Disregarding all the new problems that WWE 2K20 brings to the table, everything else that has been wrong with the series for so many years is also present and accounted for here too. Whether it’s the inconsistent AI, which counters everything you do one moment before walking into walls the next, or the cut and paste move templates from years previous, sat on what top of is now an absolutely ancient game engine, it’s abundantly clear that 2K need to take the series back to the drawing board.
Look, I’m aware that this is the first year that Visual Concepts have had the franchise to themselves after having spent the last few helping out the now departed Yukes in that role, but honestly, 2K need to have multiple studios working on this series, rotating them out each year (ala Call of Duty) so that each title released has more than nine months of development time.

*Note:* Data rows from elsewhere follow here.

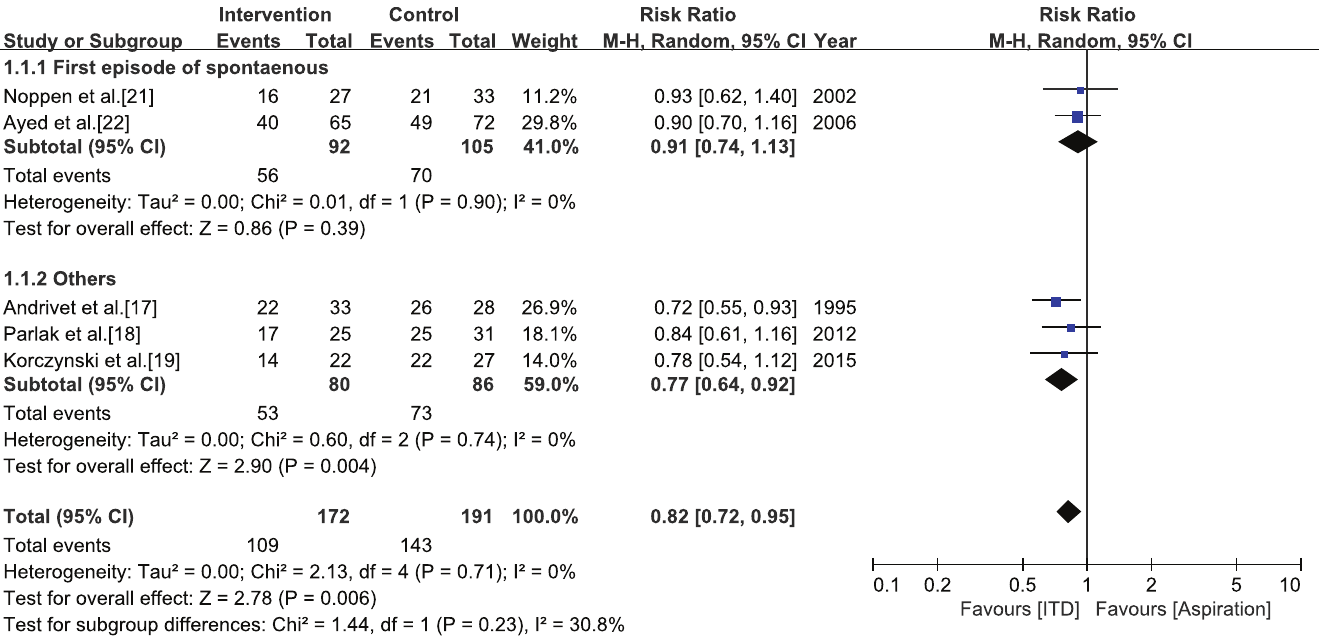
Fig 3. Subgroup analysis of the studies that compared aspiration and intercostal tube drainage. The subgroupingswere assignedaccordingto the subtype of pneumothorax includedin each study; i.e., first episodeof primary spontaneous pneumothorax versus other types.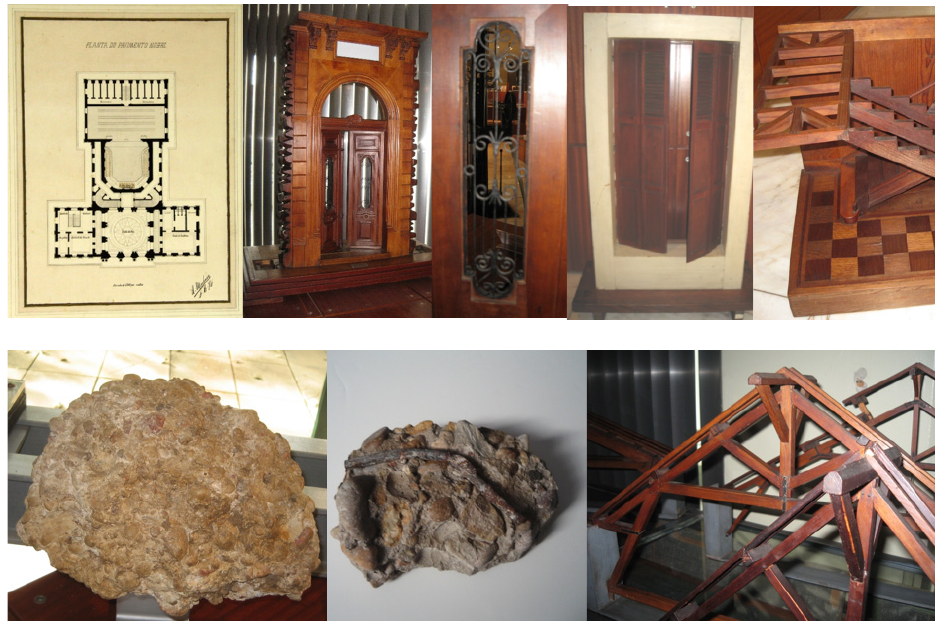
Figure 2. Pieces of the Museum of Civil Engineering, University of Lisbon (Sampaio, 2017a).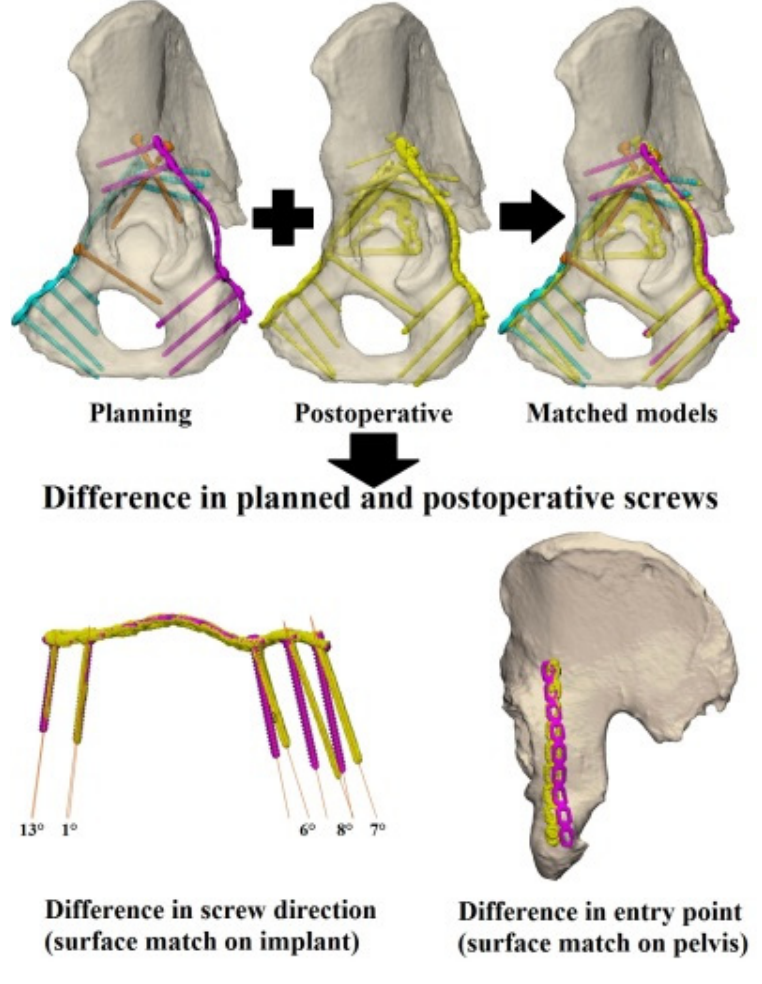
Figure 5. Postoperative analysis. The planned screw directions and positions (pink for posterior, blue for anterior, and orange for the infra-acetabular and column screws) are matched with the postoperative actual screw directions and positions (in yellow). The difference in the screw direction (lower left) and screw entry point (lower right) were measured.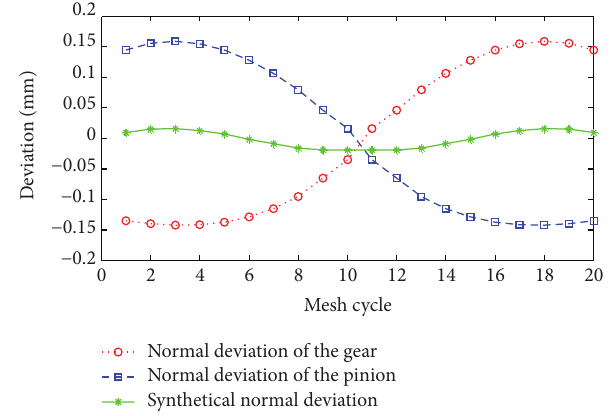
Figure 6: The normal profile deviation of microsegment gear com- pared with standard involute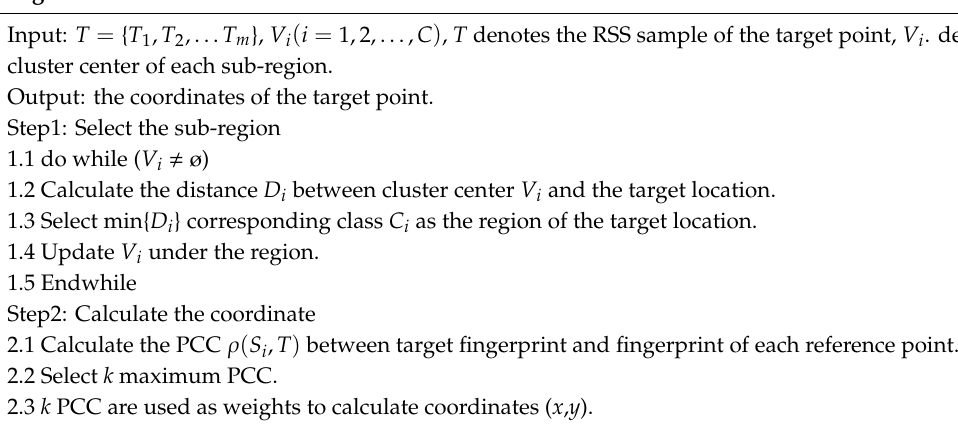
Algorithm 2. Localization Method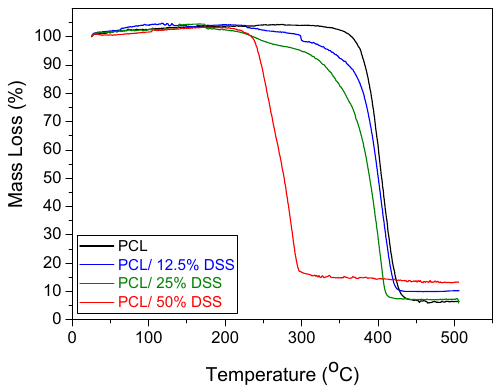
Figure 4. Thermogravimetric analysis of the studied samples: pure PCL (black line), PCL/12.5%DSS (blue line), PCL/25%DSS (green line) and PCL/50%DSS (red line) fibrous mats.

As it is, WWE 2K20 is just in absolute state, and if you’ve been a loyal fan who has been wondering on which year it would be when the straw finally breaks the camel’s back, you need not wait any longer – it’s this year. WWE 2K20 is simply terrible, and no amount of big busting patches is going to remedy the fact that, at it’s core, the game is simply just ruined and an exercise in frustration.
Developed by Visual Concepts and published by 2K, WWE 2K20 is out now on PS4, Xbox One and PC.
Review code kindly provided by publisher.